Please reproduce all entries word for word and omit their pictures.

# [AVAILABLE DATA]

:::

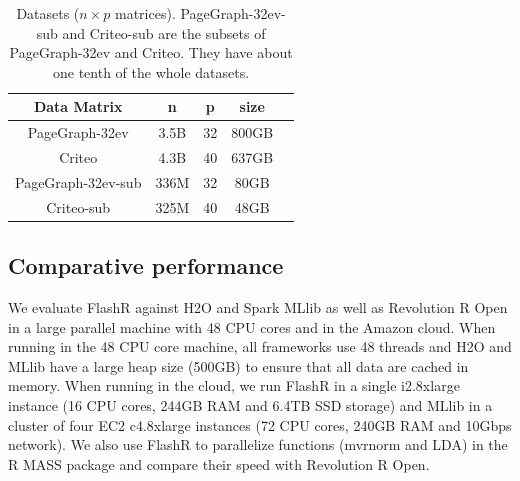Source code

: \begin{table}
\begin{center}
\caption{Datasets ($n \times p$ matrices). PageGraph-32ev-sub and
	Criteo-sub are the subsets of PageGraph-32ev and Criteo. They
	have about one tenth of the whole datasets.}
\vspace{-10pt}
\footnotesize
\begin{tabular}{|c|c|c|c|c|}
\hline
Data Matrix & n & p & size \\
\hline
PageGraph-32ev \cite{webgraph} & 3.5B & 32 & 800GB \\
\hline
Criteo \cite{criteo} & 4.3B & 40 & 637GB \\
\hline
PageGraph-32ev-sub \cite{webgraph} & 336M & 32 & 80GB \\
\hline
Criteo-sub \cite{criteo} & 325M & 40 & 48GB \\
\hline
\end{tabular}
\normalsize
\label{tbl:data}
\end{center}
\end{table}

\subsection{Comparative performance}
We evaluate FlashR against H2O \cite{h2o} and Spark MLlib \cite{mllib} as well
as Revolution R Open \cite{rro} in a large parallel machine with 48 CPU cores
and in the Amazon cloud. When running in the 48 CPU core machine, all frameworks
use 48 threads and H2O and MLlib have a large heap size (500GB) to ensure that
all data are cached in memory. When running in the cloud, we run FlashR
in a single i2.8xlarge instance (16 CPU cores, 244GB RAM and 6.4TB SSD storage)
and MLlib in a cluster of four EC2 c4.8xlarge instances (72 CPU cores, 240GB RAM
and 10Gbps network). We also use FlashR to parallelize functions (mvrnorm and LDA)
in the R MASS package and compare their speed with Revolution R Open.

:::

# [EXERCISE SOLUTION]
Source code

: \begin{table}
\begin{center}
\caption{Datasets ($n \times p$ matrices). PageGraph-32ev-sub and
	Criteo-sub are the subsets of PageGraph-32ev and Criteo. They
	have about one tenth of the whole datasets.}
\vspace{-10pt}
\footnotesize
\begin{tabular}{|c|c|c|c|c|}
\hline
Data Matrix & n & p & size \\
\hline
PageGraph-32ev \cite{webgraph} & 3.5B & 32 & 800GB \\
\hline
Criteo \cite{criteo} & 4.3B & 40 & 637GB \\
\hline
PageGraph-32ev-sub \cite{webgraph} & 336M & 32 & 80GB \\
\hline
Criteo-sub \cite{criteo} & 325M & 40 & 48GB \\
\hline
\end{tabular}
\normalsize
\label{tbl:data}
\end{center}
\end{table}

\subsection{Comparative performance}
We evaluate FlashR against H2O \cite{h2o} and Spark MLlib \cite{mllib} as well
as Revolution R Open \cite{rro} in a large parallel machine with 48 CPU cores
and in the Amazon cloud. When running in the 48 CPU core machine, all frameworks
use 48 threads and H2O and MLlib have a large heap size (500GB) to ensure that
all data are cached in memory. When running in the cloud, we run FlashR
in a single i2.8xlarge instance (16 CPU cores, 244GB RAM and 6.4TB SSD storage)
and MLlib in a cluster of four EC2 c4.8xlarge instances (72 CPU cores, 240GB RAM
and 10Gbps network). We also use FlashR to parallelize functions (mvrnorm and LDA)
in the R MASS package and compare their speed with Revolution R Open.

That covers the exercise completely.